I’m often lost when it comes to writing articles. I used to do so quite frequently in my days as part of Gnome Stew, but the heat of those days have long since died down. Though the embers remain. Writing with purpose feels rudimentary but in our modern day everything seems to requisition, perhaps demand?, purpose. Words will be—ARE—skimmed over more than ever, especially since its to the assumption most generated letters are driven by artificial intelligence. I’ve written with purpose because if I have no clue as to the purpose of what I’m saying, how am I to expect anyone to care what’s being said? What is word choice when we’ve learned that most people are capable of skimming words and sentences and getting the ‘gist of it’ or having an ai summarize entire books and their puppeteers calling themselves well read?

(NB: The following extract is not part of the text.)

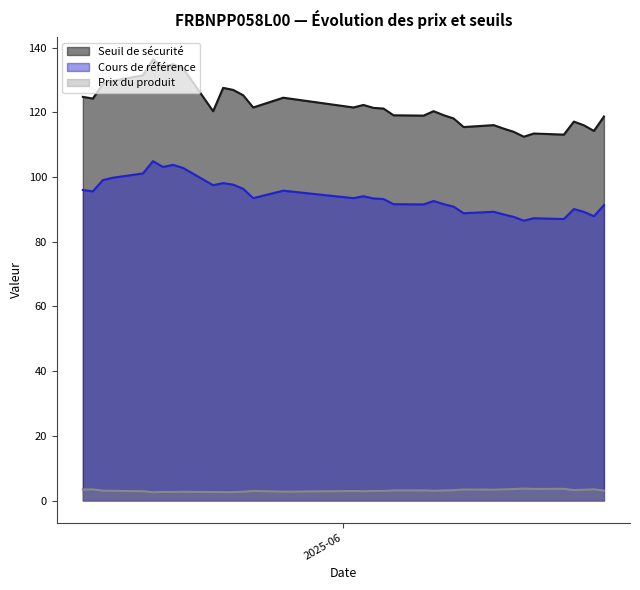

True or false: Prix du produit and Seuil de sécurité cross at least once.

False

What is the point, and what is the matter?
Shouldn’t writing have purpose? Shouldn’t the words you write and say have a point, have a lesson, have a goal, have a takeaway for someone to absorb and simply forget in a fortnight? Word choice can also be poison, as evident in the likelihood you thought of ‘Fortnite’ then and now now as I explain.

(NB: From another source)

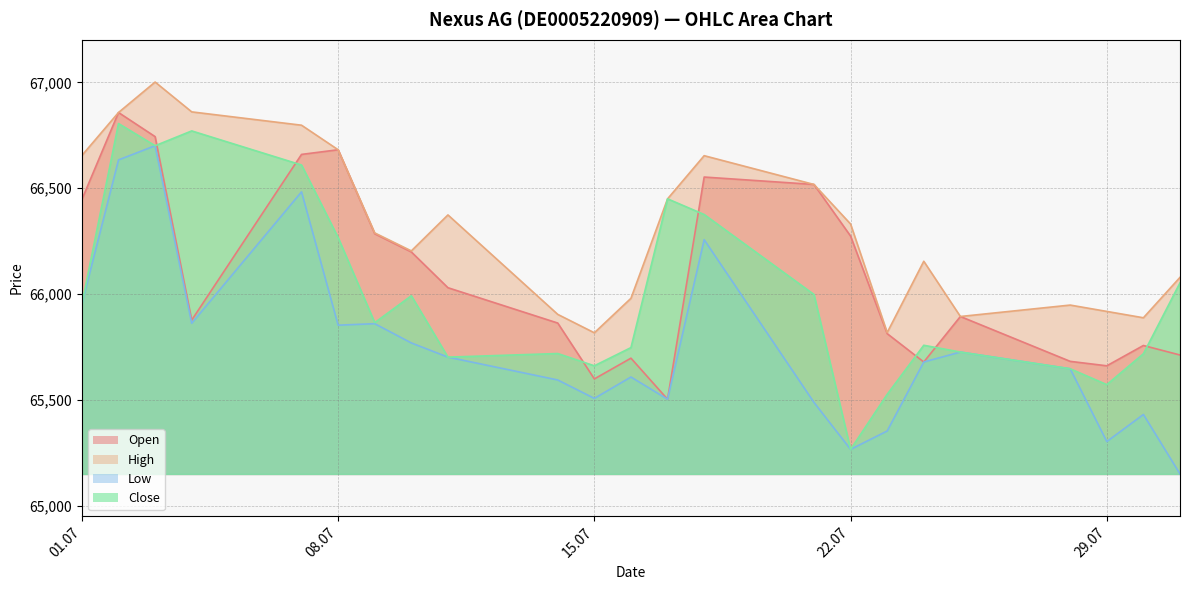

True or false: Open has more than 0 points higher than both neighbors.

True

If your words are going to get lost, and assuming you’re not writing a book to be published or peer reviewed, I’ve come to believe that my words, in their lessening value of meaning, readability, or viability, has lessened so much so in value, it’s now become more important than ever to write them.
In knowing I’ve spent this time writing, knowing no one else may read this, it’s become so unvaluable it’s become invaluable. With none to observe or judge my exact word usage, I’m now able to use many more. Countless more words and combinations and ineloquent, unfiltered, unreviewed sentences. If I stopped giving a shit about people reading things, or as to whether they’ll perceive these words will have any value whatsoever, then I’ve become free—untethered.

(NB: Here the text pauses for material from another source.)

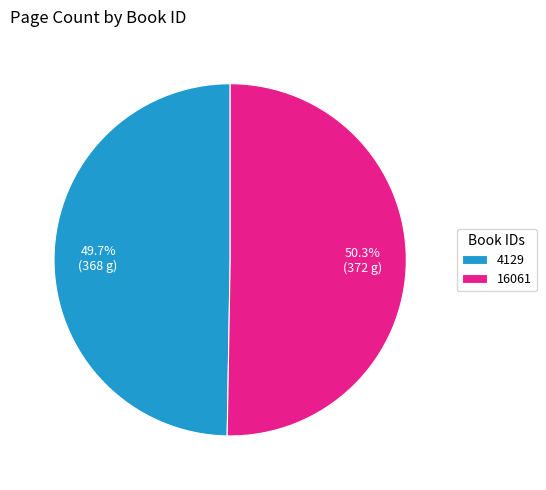

Does 16061 account for over 50% of the chart?

Yes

My lack of eloquence, the lack of clarity, the lack of proper frame and network has become the most human thing I can produce. Through peer review we’ve cleaned up our act, and chained our voices to what sounds proper and what sounds most readable… but I’ve always deeply admired those that I couldn’t understand immediately. Their words were always the least clean and the least clear but you knew they were trying to share an essence of a feeling, an idea. The chained voices we’ve grown to produce have always been clean and easy to process—for both human and ai alike. These are the voices that ai models have been trained to parrot and produce, and in doing so: proper voice and verbiage has become a sign of ai.
Like be honest, was there a consideration this might’ve been ai due to my love of—em—dashes?
So wouldn’t that mean that the messy voice, the unfiltered voice, would be the most human voice of them all? So much of human communication has been messy and unfiltered, so why have we taken to “great speeches” by “great men” as the symbols of humanity and civilization? The proper voice gets judged and mislabelled and misunderstood regardless of how much time you’ve edited the draft, so what loss is there between that and the ‘improper’ voice?
Seeking to understand and to be understood is human, but wouldn’t that mean our nature is innately unclear and vague? To see clarity means our base communication is unclear, and our human nature is unclear.
To write with freedom is to write with uncertainty. Uncertainty that you’ll ever really be understood, and uncertainty if your words will ever be read in the first place. Honestly just throw this into some kind of ai summary and see what pops out.
It’ll probably be clearer than whatever I wrote.